Jinked up on coffee then, I fought my mano a mano battle with the President for the first two weeks of November. Dave wanted to get the poster into production but knew better than to interrupt me. Wearing the same sweatshirt and sweatpants day after day, my heart racing, I would toss one drawing after another to the floor, never satisfied, until, after a week, I stood knee deep in a pile of decapitated Reagan heads. While my life might be slack in other areas, here I was a perfectionist. “I’ll show those bastards,” I muttered to myself, a phrase I mentioned in last week’s post and one I’m pretty sure I learned from my father. That I didn’t know exactly who the “bastards” were yet didn’t matter. I would stare so hard at my Reagan that when I went outside to piss in the briars behind the house I could close my eyes and still see his head bobbing on the screen of my inner eyelids.
The thing was I didn’t just want to get across the usual shorthand features, the standard Reagan, but instead wanted something deeper. And my more general obsession with the president’s head contained a sub-obsession. I spent over-caffienated hours working just on Reagan’s wattle, the magnificent scrag of flesh that hung below the presidential chin. It was, it seemed to me, a glorious thing: an anatomical oddity, an epidermic bib, a medallion of skin. In my twisted state it seemed a rancid slab of beef caught on a meat hook, huge and hanging, and I painted it in all its glory. I even wrote notes about it. “No mere turkey or lizard wattle this,” I wrote. “This is a wattle that would do an Andean Condor proud. It can’t be covered up. It spills out of his collar, drools down his shirt front and drags along the floor.”

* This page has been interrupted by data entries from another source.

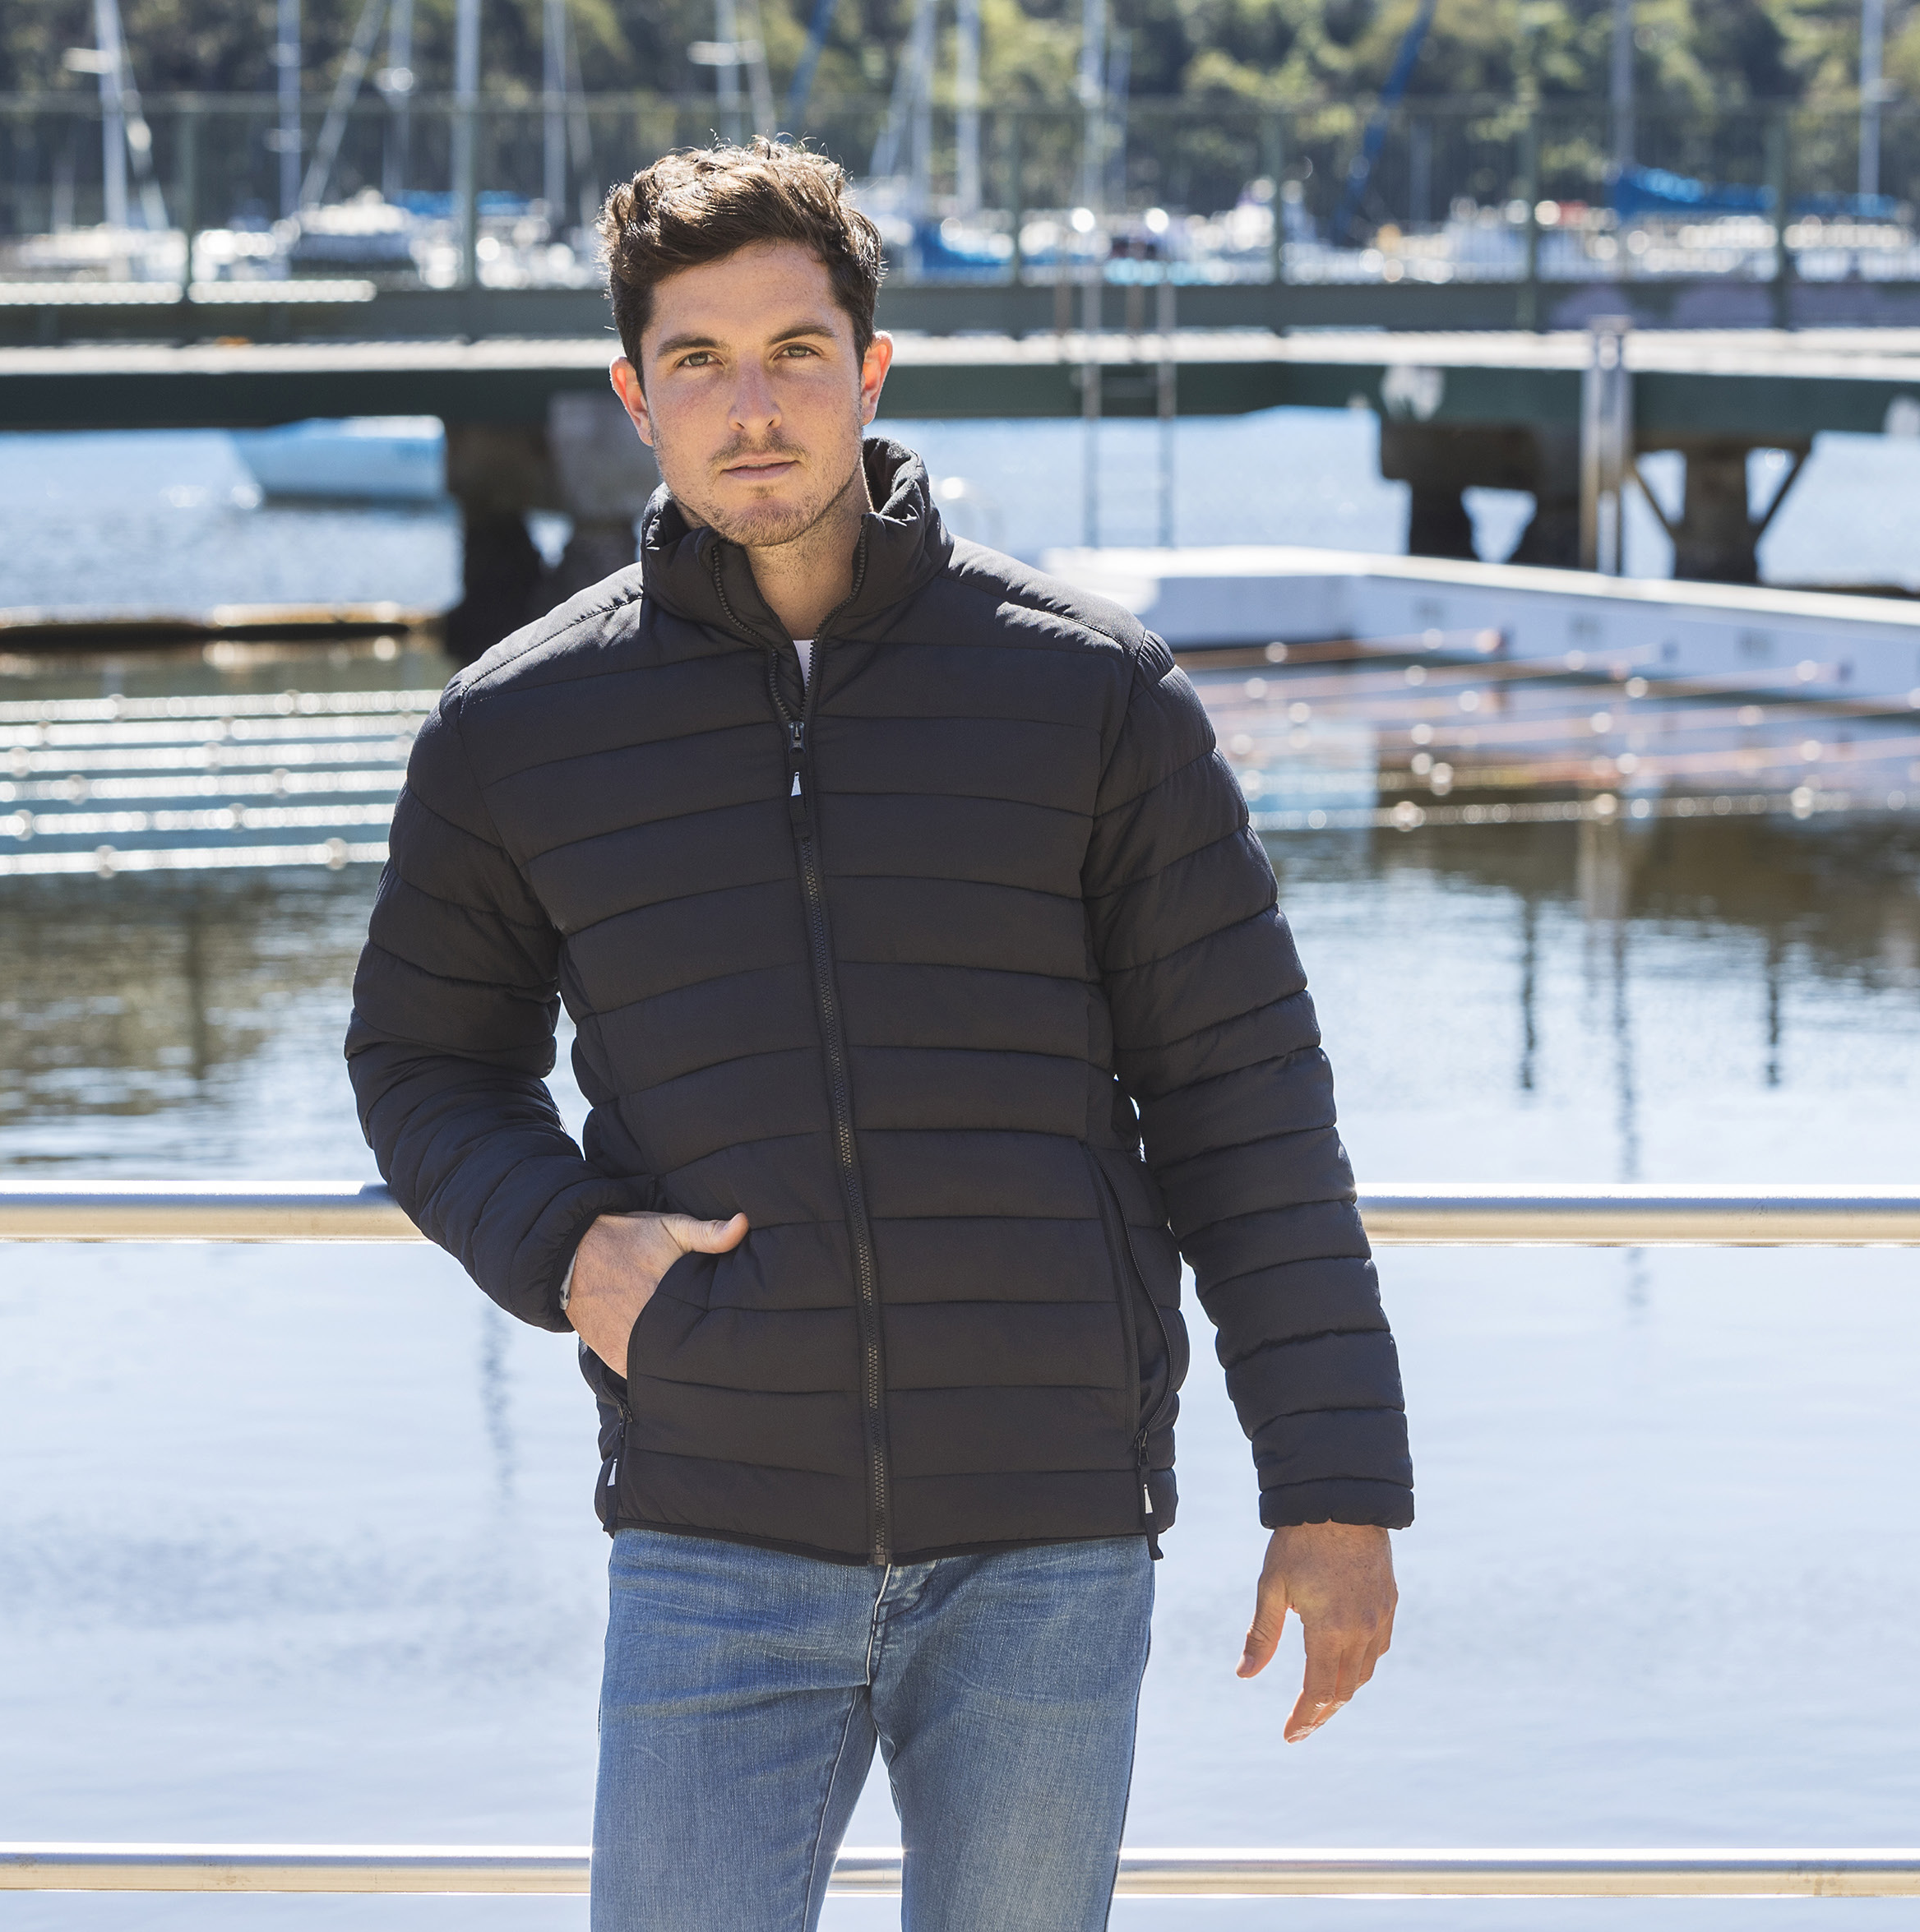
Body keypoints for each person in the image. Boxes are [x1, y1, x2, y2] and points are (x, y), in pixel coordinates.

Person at [346, 138, 1410, 1932]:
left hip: (1048, 1533)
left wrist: (1333, 1485)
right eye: (698, 362)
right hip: (713, 1521)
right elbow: (422, 1062)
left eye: (794, 352)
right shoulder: (516, 731)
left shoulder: (1092, 693)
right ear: (634, 398)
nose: (752, 408)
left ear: (872, 369)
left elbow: (1243, 1103)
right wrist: (570, 1251)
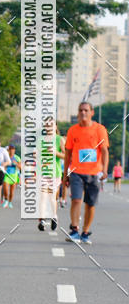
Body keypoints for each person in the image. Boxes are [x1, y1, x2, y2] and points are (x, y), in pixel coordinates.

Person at [63, 102, 109, 244]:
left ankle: (85, 232)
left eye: (86, 110)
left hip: (94, 172)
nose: (83, 112)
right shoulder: (73, 130)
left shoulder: (100, 129)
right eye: (80, 110)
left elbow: (104, 151)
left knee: (90, 204)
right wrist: (65, 174)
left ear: (91, 112)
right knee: (76, 200)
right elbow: (68, 153)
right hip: (76, 172)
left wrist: (105, 169)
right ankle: (74, 230)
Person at [37, 122, 64, 232]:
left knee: (52, 197)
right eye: (47, 125)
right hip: (43, 172)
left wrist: (55, 152)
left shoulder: (59, 139)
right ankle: (42, 220)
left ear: (55, 126)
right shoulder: (40, 140)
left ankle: (54, 217)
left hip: (55, 173)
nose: (49, 127)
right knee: (43, 196)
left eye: (51, 125)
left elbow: (66, 155)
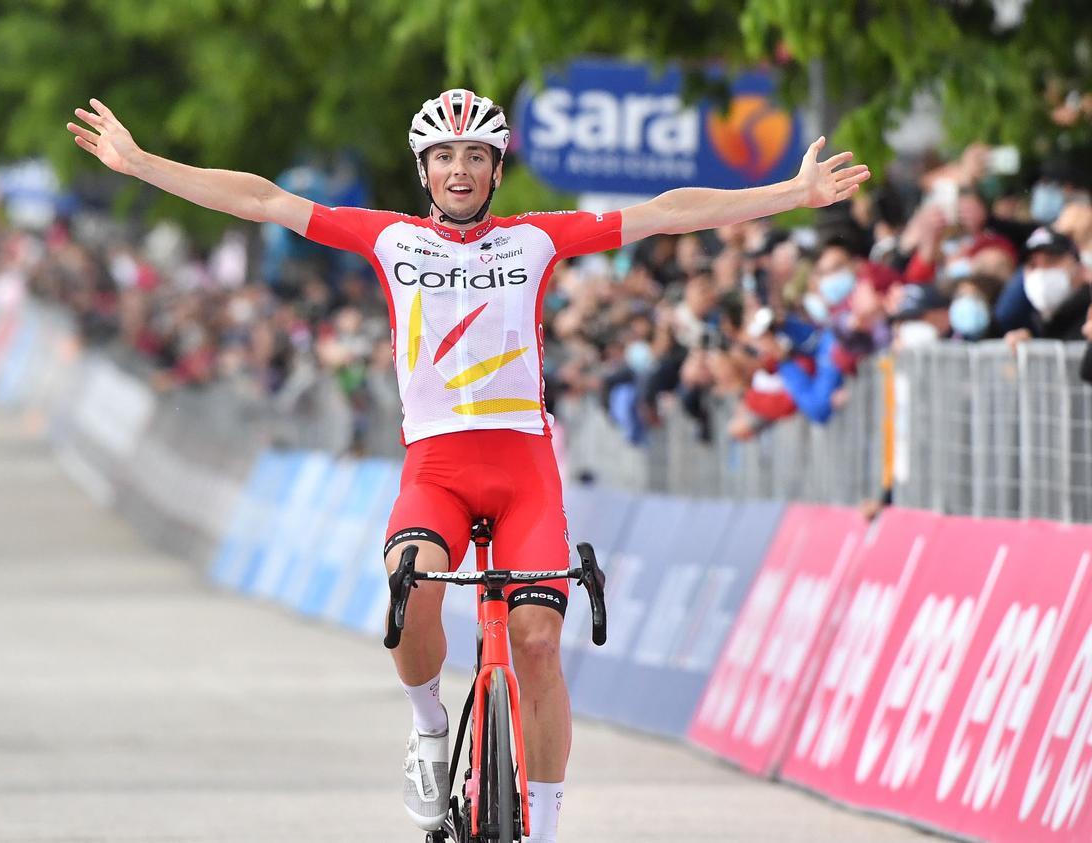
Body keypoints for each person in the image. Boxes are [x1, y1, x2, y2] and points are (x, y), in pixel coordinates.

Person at [67, 89, 868, 841]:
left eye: (476, 156)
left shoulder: (535, 240)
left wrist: (788, 195)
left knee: (539, 643)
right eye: (445, 156)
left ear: (495, 168)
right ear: (425, 171)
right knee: (408, 583)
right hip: (437, 467)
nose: (460, 170)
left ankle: (546, 824)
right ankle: (427, 727)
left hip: (523, 464)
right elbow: (263, 199)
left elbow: (664, 213)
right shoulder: (387, 237)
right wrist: (142, 165)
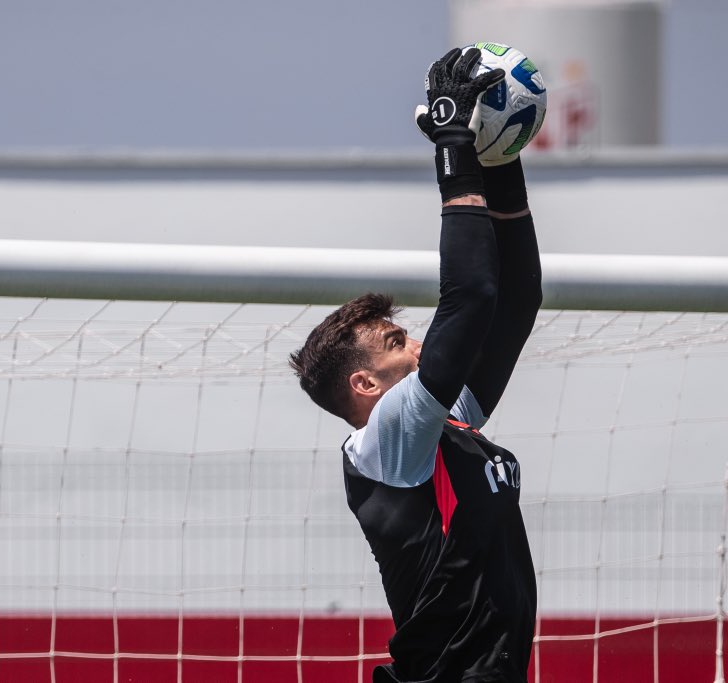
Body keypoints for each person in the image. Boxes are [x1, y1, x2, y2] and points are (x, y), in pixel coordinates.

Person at [289, 47, 542, 682]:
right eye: (397, 341)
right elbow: (471, 298)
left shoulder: (441, 427)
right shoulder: (387, 439)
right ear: (365, 383)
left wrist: (500, 162)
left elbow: (516, 300)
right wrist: (454, 149)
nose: (420, 344)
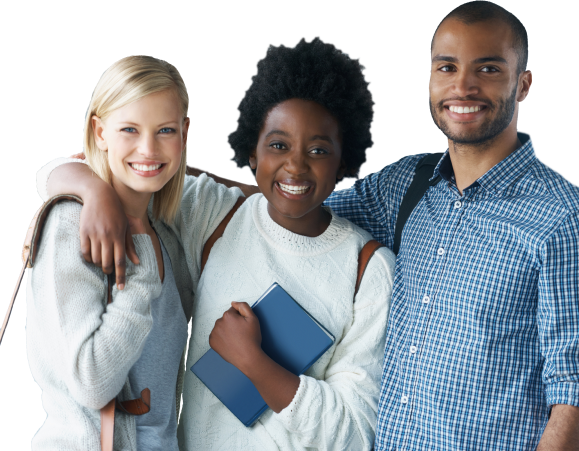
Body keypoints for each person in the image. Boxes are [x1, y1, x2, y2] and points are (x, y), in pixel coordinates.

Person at [90, 2, 579, 450]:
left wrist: (256, 366)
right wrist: (91, 188)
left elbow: (572, 391)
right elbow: (289, 201)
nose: (464, 87)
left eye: (489, 69)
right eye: (447, 68)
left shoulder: (562, 214)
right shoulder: (408, 185)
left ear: (524, 84)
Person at [36, 38, 395, 449]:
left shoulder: (368, 269)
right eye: (278, 145)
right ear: (252, 151)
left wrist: (255, 363)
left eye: (319, 150)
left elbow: (355, 433)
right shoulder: (214, 213)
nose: (295, 165)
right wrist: (91, 191)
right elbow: (109, 165)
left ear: (344, 159)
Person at [28, 55, 243, 450]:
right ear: (100, 131)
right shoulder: (70, 225)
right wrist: (137, 258)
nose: (148, 149)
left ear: (184, 132)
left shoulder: (167, 230)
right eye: (129, 128)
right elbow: (92, 383)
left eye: (164, 130)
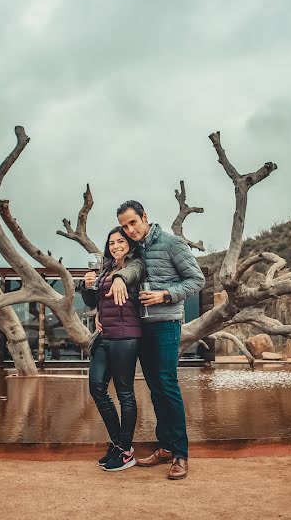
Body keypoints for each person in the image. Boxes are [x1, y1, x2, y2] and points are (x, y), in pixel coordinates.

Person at [104, 199, 205, 480]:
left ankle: (180, 454)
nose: (129, 230)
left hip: (166, 324)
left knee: (167, 385)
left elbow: (197, 280)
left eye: (133, 222)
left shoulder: (172, 243)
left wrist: (165, 295)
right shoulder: (135, 248)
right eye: (124, 226)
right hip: (141, 328)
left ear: (145, 217)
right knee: (155, 388)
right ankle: (165, 446)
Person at [80, 226, 146, 472]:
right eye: (111, 243)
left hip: (126, 337)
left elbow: (132, 272)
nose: (116, 246)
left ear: (129, 243)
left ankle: (126, 451)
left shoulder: (136, 264)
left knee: (124, 392)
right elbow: (92, 302)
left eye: (120, 241)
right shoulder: (106, 268)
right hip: (104, 336)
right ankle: (119, 444)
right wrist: (87, 286)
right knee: (96, 387)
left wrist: (119, 278)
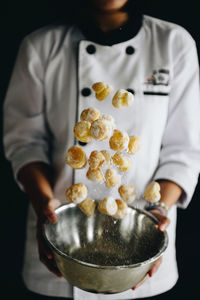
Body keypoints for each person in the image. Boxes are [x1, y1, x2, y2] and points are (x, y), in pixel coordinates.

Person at [3, 0, 200, 299]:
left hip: (142, 239)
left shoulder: (173, 43)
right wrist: (43, 202)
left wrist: (158, 211)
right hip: (59, 239)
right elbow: (25, 143)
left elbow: (184, 150)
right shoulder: (41, 46)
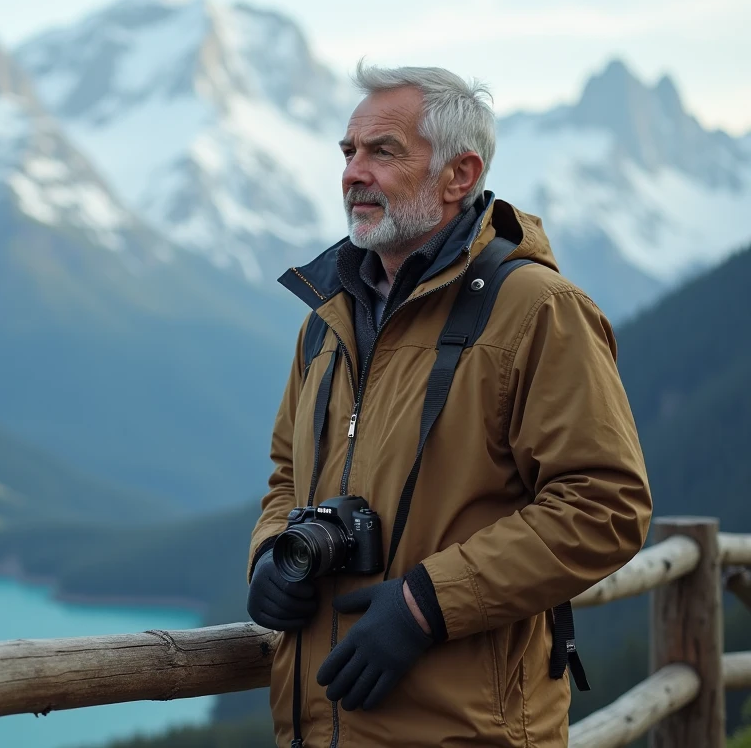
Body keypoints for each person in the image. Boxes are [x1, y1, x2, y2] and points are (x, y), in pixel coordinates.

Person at [245, 63, 653, 747]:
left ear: (459, 175)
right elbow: (288, 474)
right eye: (348, 152)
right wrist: (268, 556)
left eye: (383, 151)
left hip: (469, 731)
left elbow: (604, 506)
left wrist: (425, 605)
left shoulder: (538, 310)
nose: (353, 173)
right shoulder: (326, 321)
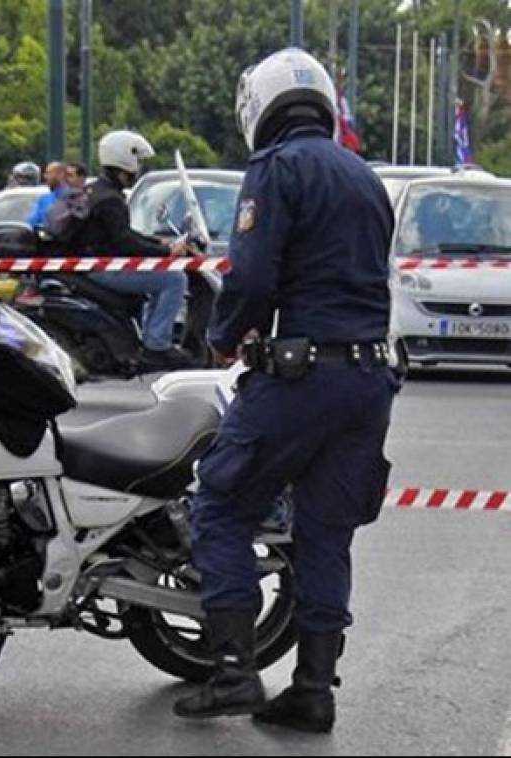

I remember that I often talked out loud as I worked, exhorting myself and slapping my thigh. I wonder now just how crazy I looked sitting there, wearing my gamey sweats, staring down at dozens of photos of Reagan and muttering about “showing” some “bastards.” What if a secret serviceman found me there? He would have seen me cowering in the corner of my attic, a manic, obsessed look in my eye, dozens of pictures of Reagan on the wall, and would no doubt have assumed he’d stumbled on the den of a young assassin. The textbook “crazed loner.” I wouldn’t have blamed him if he shot on sight.